Assignment #2: Storytelling, Interviewing, & Writing Activity

1. Tell a story from your personal experience in response to one of the following prompts:
·      Tell a story about a time you learned something by helping someone.
·      Tell a story about a time you learned something when someone helped you.
·      Tell a story about a time you learned something by taking a risk.
·      Tell a story about a time you learned something by being careless.
·      Tell a story about a time you learned something when you did something difficult.
·      Tell a story about a time you learned something when you succeeded at something.
·      Tell a story about a time you learned something when you failed at something.
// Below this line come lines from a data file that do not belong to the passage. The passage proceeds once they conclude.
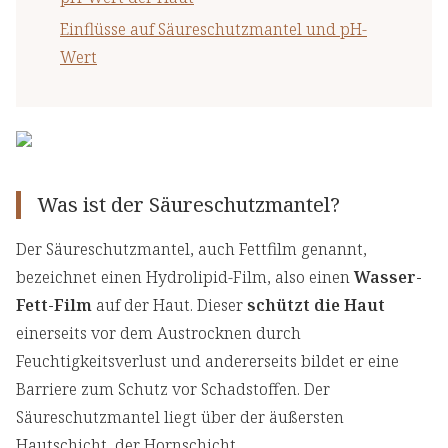
Einflüsse auf Säureschutzmantel und pH-
Wert
Was ist der Säureschutzmantel?
Der Säureschutzmantel, auch Fettfilm genannt,
bezeichnet einen Hydrolipid-Film, also einen
Wasser-
Fett-Film
auf der Haut. Dieser
schützt die Haut
einerseits vor dem Austrocknen durch
Feuchtigkeitsverlust und andererseits bildet er eine
Barriere zum Schutz vor Schadstoffen. Der
Säureschutzmantel liegt über der äußersten
Hautschicht, der Hornschicht.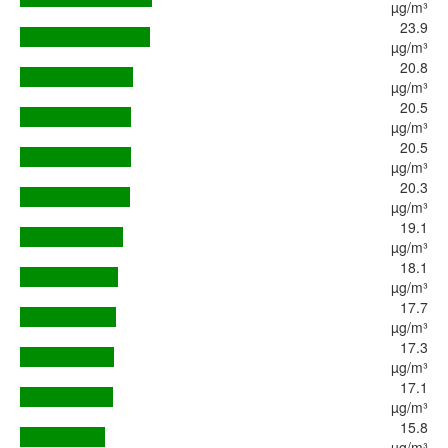
µg/m³
23.9
µg/m³
20.8
µg/m³
20.5
µg/m³
20.5
µg/m³
20.3
µg/m³
19.1
µg/m³
18.1
µg/m³
17.7
µg/m³
17.3
µg/m³
17.1
µg/m³
15.8
µg/m³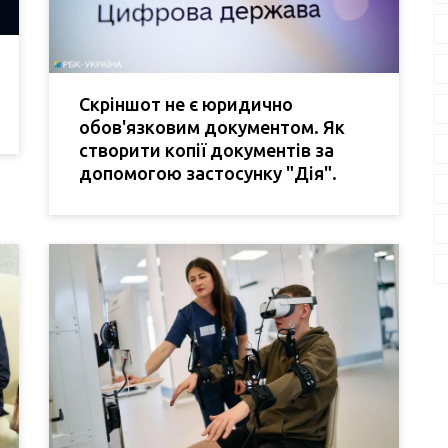
Скріншот не є юридично
обов'язковим документом. Як
створити копії документів за
допомогою застосунку "Дія".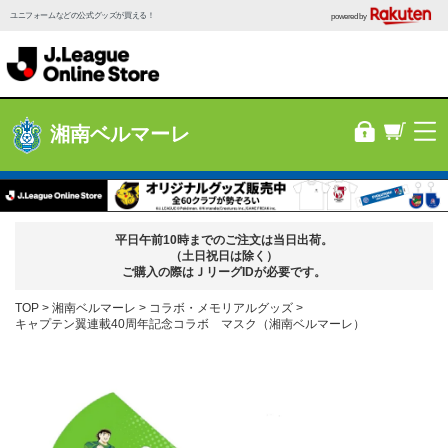
ユニフォームなどの公式グッズが買える！
powered by
湘南ベルマーレ
平日午前10時までのご注文は当日出荷。
（土日祝日は除く）
ご購入の際はＪリーグIDが必要です。
TOP
湘南ベルマーレ
コラボ・メモリアルグッズ
キャプテン翼連載40周年記念コラボ マスク（湘南ベルマーレ）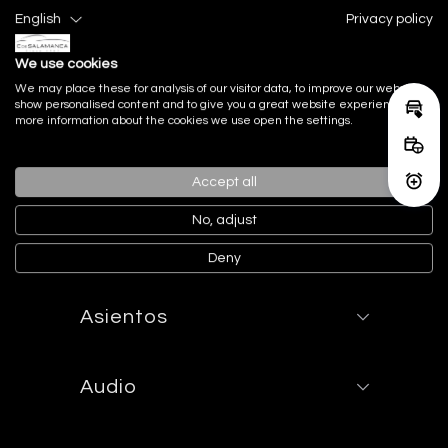
English
Privacy policy
We use cookies
Equipamiento
We may place these for analysis of our visitor data, to improve our website,
serie incluido
show personalised content and to give you a great website experience. For
Calcu
more information about the cookies we use open the settings.
Reser
Acabado Interior
Accept all
Activ
No, adjust
Acabados de lujo:
Deny
Asientos
Audio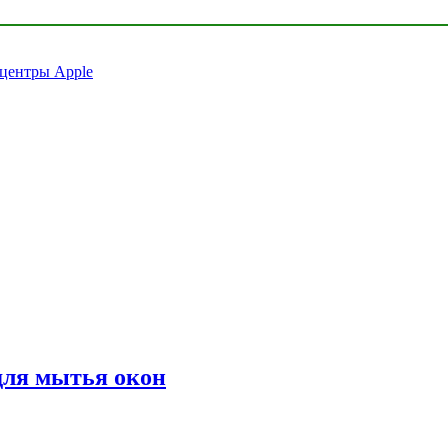
 центры Apple
для мытья окон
2. Write an essay that tells your story. Be sure (a) to describe the sequence of events that occurred in the story and (b) to explain what the story means to you.
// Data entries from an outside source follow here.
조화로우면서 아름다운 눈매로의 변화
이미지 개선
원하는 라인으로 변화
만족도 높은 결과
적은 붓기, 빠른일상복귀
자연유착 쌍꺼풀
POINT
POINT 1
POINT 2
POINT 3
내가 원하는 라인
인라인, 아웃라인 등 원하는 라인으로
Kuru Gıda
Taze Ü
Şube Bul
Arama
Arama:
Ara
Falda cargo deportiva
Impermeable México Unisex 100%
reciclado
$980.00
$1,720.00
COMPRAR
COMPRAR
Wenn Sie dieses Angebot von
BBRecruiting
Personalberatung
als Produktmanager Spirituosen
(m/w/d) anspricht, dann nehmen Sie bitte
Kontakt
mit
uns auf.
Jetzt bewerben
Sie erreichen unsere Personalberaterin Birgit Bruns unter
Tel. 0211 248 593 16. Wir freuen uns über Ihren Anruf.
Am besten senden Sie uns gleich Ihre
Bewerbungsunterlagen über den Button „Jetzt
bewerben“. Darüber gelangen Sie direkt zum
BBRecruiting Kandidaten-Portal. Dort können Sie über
Your essay may be one paragraph or a few paragraphs, but it must be at least eight sentences long.

Possible structure for a one-paragraph story:
1.   Topic sentence/ Introductory sentence
2.   First event / step of the story
3.   Explanation
4.   Second event / step of the story
5.   Explanation
6.   Third event / step of the story
7.   Explanation

8.   Conclusion – meaning of the story

Here is an example of the kind of essay you are being asked to write. You can find this on page 449 in Stepping Stones

Pius Kamau 
A Duty to Heal 
Pius Kamau was born in Kenya, Africa. He has studied in Spain, England, and Kenya, and he moved to the United States in 1971. He is now a surgeon and lives in Aurora, Colorado. 
Growing up in the grinding poverty of colonial Africa, America was my shining hope. Martin Luther King’s nonviolent political struggle made freedom and equality sound like achievable goals. America’s ideals filled
my head. Someday, I promised myself, I would walk on America’s streets. 

But, as soon as I set foot in America’s hospitals, reality — and racism — quickly intruded on the ideals. My color and accent set me apart. But in a hospital I am neither black nor white. I’m a doctor. I believe every patient that I touch deserves the same care and concern from me. 
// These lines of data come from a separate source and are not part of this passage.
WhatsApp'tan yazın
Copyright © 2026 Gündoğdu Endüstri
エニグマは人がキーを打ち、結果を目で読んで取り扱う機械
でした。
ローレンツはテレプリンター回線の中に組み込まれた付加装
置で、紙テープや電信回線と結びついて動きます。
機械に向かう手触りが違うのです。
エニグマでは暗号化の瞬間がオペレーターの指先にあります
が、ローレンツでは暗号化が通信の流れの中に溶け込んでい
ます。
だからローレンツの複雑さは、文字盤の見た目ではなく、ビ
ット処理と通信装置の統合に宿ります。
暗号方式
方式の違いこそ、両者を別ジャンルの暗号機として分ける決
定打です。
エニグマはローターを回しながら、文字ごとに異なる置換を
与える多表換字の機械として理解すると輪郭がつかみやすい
In 1999, I was on-call when a nineteen-year-old patient was brought into the hospital. 

He was coughing up blood after a car accident. He was a white supremacist, an American Nazi with a swastika tattooed on his chest. 

The nurses told me he would not let me touch him. When I came close to him, he spat on me. In that moment, I wanted no part of him, either, but no other physician would take him on. I realized I had to minister to him as best as I could. 

I talked to him, but he refused to look at me or acknowledge me. He would only speak through the white nurses. Only they could check his body for injury. Only they could touch his tattooed chest. 

As it turned out, he was not badly hurt. We parted strangers. 

I still wonder: Was there more I could have done to make our encounter different or better? Could I have approached him differently? Could I have tried harder to win his trust? 

I can only guess his thoughts about me, or the beliefs he lived by. His racism, I think, had little to do with me, personally. And, I want to think
it had little to do with America, with the faith of Martin Luther King and other great men whose words I heard back in Africa, and who made me believe in this nation’s ideals of equality and freedom. 

My hands—my black hands—have saved many lives. I believe in my duty to heal. I believe all patients, all human beings, are equal, and that I must try to care for everyone, even those who would rather die than consider me their equal.